Biomedical Science &, Research

Figure 1. A. Optical Coherence Tomography (OCT) image of the left eye demonstrating fibrovascular Pigment Epithelial Detachment (PED) with trace subretinal fluid on the same day as the intravitreal aflibercept injection; B. Corresponding red-free fundus photograph of the left eye; C. OCT image of the left eye demonstrating RPE tear with increased subretinal fluid and increased PED height post injection.; D. Corresponding red-free fundus photograph of the left eye demonstrating flap of RPE tear post injection.

Greater baseline PED height has shown to be statistically significant in patients who developed RPE tears compared to those who did not, in the referenced report the median PED height in patients who developed RPE tear was 394μm with a range of 257-559μm [4], as in our case. Morphometric analysis of PED height has upheld an understanding that maximum height reduces in response to anti-VEGF injections within 1 year in relation to aflibercept injections [13,14] However, one case report describes a paradoxical increase in PED height following a switch from monthly bevacizumab to aflibercept with the PED increasing from less than 400μm to 749μm followed by a subsequent reduction in PED height to 84μm when the patient was switched back to bevacizumab [15].

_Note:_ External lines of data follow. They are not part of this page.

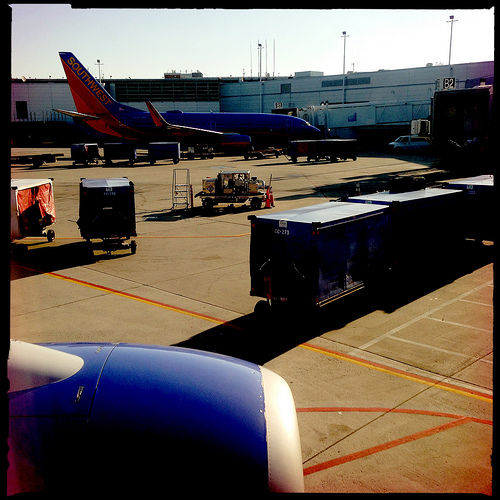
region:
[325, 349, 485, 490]
The ground is concrete.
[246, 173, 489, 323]
The car is carrying luggage.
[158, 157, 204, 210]
The stairs are white.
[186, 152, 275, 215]
The tractor is on the road.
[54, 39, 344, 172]
The plane is blue and red.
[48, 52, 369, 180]
The plane is by the airport.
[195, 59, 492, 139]
The airport is white.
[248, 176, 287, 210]
The person is working.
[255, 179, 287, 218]
They are wearing orange.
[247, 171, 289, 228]
They are standing.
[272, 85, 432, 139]
a white airport gate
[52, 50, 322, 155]
a blue and red airplane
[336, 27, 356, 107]
a gray light pole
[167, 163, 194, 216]
a silver ladder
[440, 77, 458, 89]
a small gate sign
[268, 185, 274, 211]
an orange cone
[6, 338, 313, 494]
the engine of a plane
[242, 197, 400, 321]
a baggage car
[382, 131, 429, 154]
a white cargo van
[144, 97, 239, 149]
the wing of an airplane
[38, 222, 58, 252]
this is a wheel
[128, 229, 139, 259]
a small black wheel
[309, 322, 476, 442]
a red painted line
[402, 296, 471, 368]
some white painted lines,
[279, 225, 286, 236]
the white number 2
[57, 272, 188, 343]
a yellow painted line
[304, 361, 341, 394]
the grey concrete ground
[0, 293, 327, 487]
the nose of a plane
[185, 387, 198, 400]
the color dark blue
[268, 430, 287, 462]
this is white paint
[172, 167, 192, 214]
short ladder on tarmac.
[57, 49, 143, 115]
Southwest airlines tail fin.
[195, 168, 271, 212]
Maintaince truck on tarmac.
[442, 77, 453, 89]
Black and white sign showing section 'B2'.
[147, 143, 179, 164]
truck section with wheels.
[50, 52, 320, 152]
Blue and red airplane at airport.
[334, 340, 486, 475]
Orange and yellow markings on tarmac.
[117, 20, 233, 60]
Hazy white sky.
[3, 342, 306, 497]
Blue and white engine.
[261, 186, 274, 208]
Orange cone on tarmac.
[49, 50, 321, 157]
a red and blue airplane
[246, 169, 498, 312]
blue baggage carriers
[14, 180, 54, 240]
orange tarp on back on white carrier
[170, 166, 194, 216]
a small silver ladder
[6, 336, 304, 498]
closeup of blue and white engine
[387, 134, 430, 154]
a white parked van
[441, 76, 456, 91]
black and white gate number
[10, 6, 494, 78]
clear light blue sky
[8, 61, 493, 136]
white airport building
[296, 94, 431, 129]
white walkway to enter plane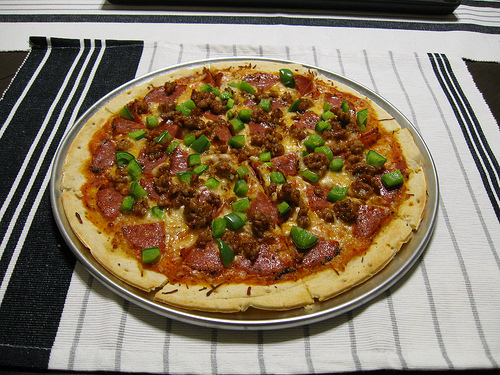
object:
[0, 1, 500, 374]
tablecloth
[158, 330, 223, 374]
pattern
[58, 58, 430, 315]
pizza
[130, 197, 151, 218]
meat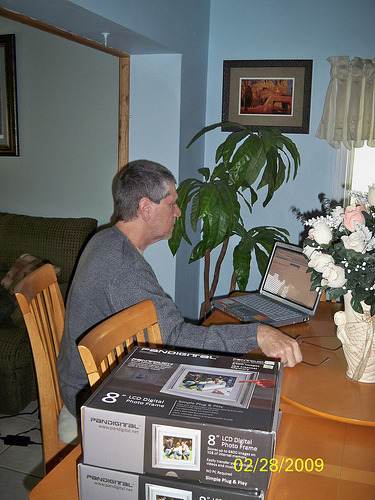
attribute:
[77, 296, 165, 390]
chair —  brown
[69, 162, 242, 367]
man — sitting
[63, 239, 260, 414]
sweatshirt — grey, crewneck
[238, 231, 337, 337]
laptop — silver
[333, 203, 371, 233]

In summary, we described the earliest RPE tear following intravitreal aflibercept injection. Our case highlights that RPE tear can occur as early as within days of intravitreal anti-VEGF injection, and that it can develop in patients receiving any of the anti-VEGF agents currently in the market, including aflibercept, which has not been as widely reported in the existing literature. Patients should be counseled regarding this possible complication. Risk stratification of patients according to PED height may be useful, as is consideration of appropriate anti-VEGF agents, if any, in cases deemed higher risk.